Introduction

In a nutshell

Step one

Funding and partnerships

Step two

Contact Restart

Step three

Venue

Step four

Publicity

Step five

The party

Conclusion

The outcome

Introduction

In a nutshell

Who are you?

Julia Hines, Grange Big Local

What did you do?

Organise a Restart Party – it’s a free community event where volunteers help people fix their own broken devices and small appliances. We did it with the help of our local school, The Archer Academy

Why?

We were asked to. The school had done this amazing project and wanted to run it again. It’s about stopping waste and changing our relationship with electronics.

What’s the benefit?

Inter-generational work; students learn skills; community cohesion; people come together; we live in a throw-away society and it’s important that people realise they can fix things.

Biggest fear?

That no-one would drop by.

Step one

Funding and partnerships

The Archer Academy had already run a Restart Party and they wanted to organize a second one, but this time round they wanted to develop the school’s relationships with the local community. They approached us and we came on board.

Their team was made up of: Andry Moustras (Governor), Darren Pearson (Head of Art and Design Technology) and Toby Blume (Governor).

The school has run two Restart parties now – the second one was part of a Sustainability Week. They ran a Big Give fundraising event to raise £2,500 for the Sustainability Week.   We gave a small grant which was match-funded.

Step two

Contact Restart

Restart are great to work with and plenty of helpful information on their website.

They have lots of documents and signs and materials to download. The Restart rough guide outlines that: 1) the event should be free entry (donations possible); 2) they need to promote collaborative learning; 3) at least 3-4 electronics repairers; 4) communicate the Party in advance and share the results after; 5) make sure you are insured – Restart can’t be liable for events it doesn’t organise.

Let's fix our relationship with electronics

The Restart website therestartproject.org has a brilliant pack with full details and downloads.

Step three

Venue

The Archer Academy wanted to run their second Restart Party in the community, not at the school, so they could develop our relationships with the community.

They approached Grange Local Big Local because we’re a strong community group working towards regenerating the area.
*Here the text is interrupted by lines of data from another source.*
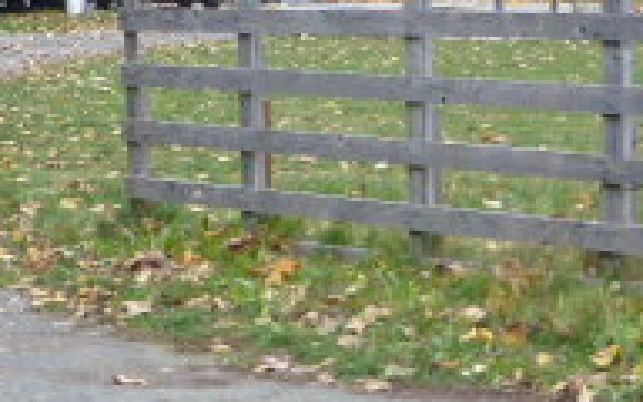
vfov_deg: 7.8
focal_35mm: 166
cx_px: 218
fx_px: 2909
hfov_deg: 12.6
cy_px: -117
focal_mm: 8.5
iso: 200
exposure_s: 1/60
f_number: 4.2
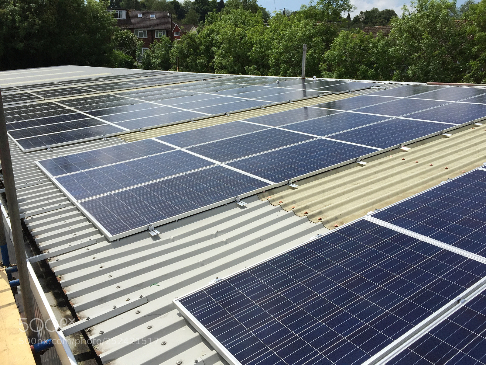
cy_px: 182
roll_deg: -2.1
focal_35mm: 29
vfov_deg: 48.2
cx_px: 243
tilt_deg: -14.9
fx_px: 407
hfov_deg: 61.7
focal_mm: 4.15
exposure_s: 1/4950
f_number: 2.2
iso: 32
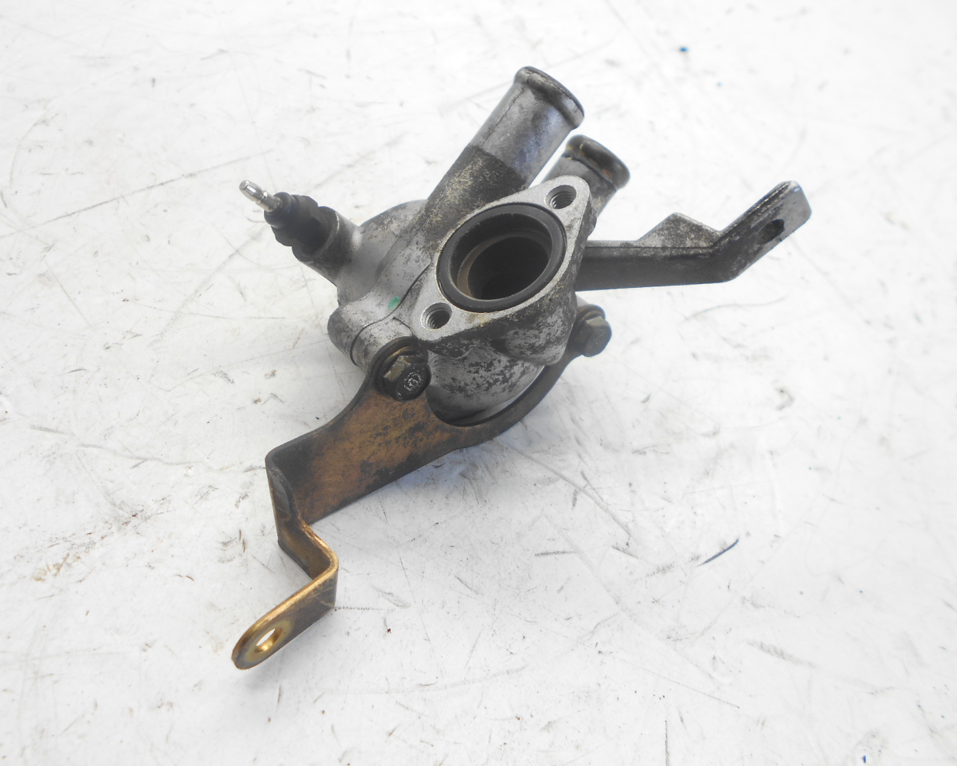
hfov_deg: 62.1
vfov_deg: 51.5
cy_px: 384
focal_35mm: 28
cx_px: 440
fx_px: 793
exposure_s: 1/40
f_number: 3.2
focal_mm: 4.6
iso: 80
They felt we encompass loads of different groups in the area they couldn’t necessarily reach, including lower income and inter-generational. The Anne Owen Centre, which is run by Age UK, Barnet, is a day centre for old people and was a perfect choice enable inter-generational work.

As well as the venue, Grange Big Local provided the refreshments and a small part of the funding. The school spent money on equipment for the students to use.

Step four

Publicity

The school also organised flyers and posters in the local community, cafes and groups.

Everyone has something which is broken which they leave on a shelf in their house.  The problem is, many people turned up having left their broken kit at home. Next time we would hammer this point home more strongly – bring your broken electronics with you!

Step five

The party

The school’s biggest desire was to build off the experiences of our students, and it was also to create a really good strong relationship with Grange Big Local. So it was about social cohesion.

In terms of the older adults, if they hadn’t brought something they sat on chairs around the edge of the room. Next time we would arrange more seating around the 4 or 5 tables with work going on, so people who hadn’t brought broken items could watch and be part of the action more easily.

The school also said that next time it would be good to invite some local businesses to do some of the repairs as well as the Restart experts.

Conclusion

The outcome

People turned up and there were lots of broken items for the students to work on and rejuvenate.

There were some really positive responses which we hadn’t anticipated. We hadn’t anticipated how many people would be interested in this, so that was really nice as people engaged with the school and the project.  It raised the profile of the Restart parties and people wanted to know when the next one was. Restart don’t focus on one-off projects, rather they look for a commitment to hold events on a regular basis.

It went very well. We spoke to students who had worked on fairy lights and had soldered them and it was really good. They mended a whole range of items.

The venue is not on the main drag, not on the High Street. People did drop in, but it did cross our mind we could have done something a bit more on the High Street because people could just pop in and it’s be a bit more visible.

Restart were brilliant to work with.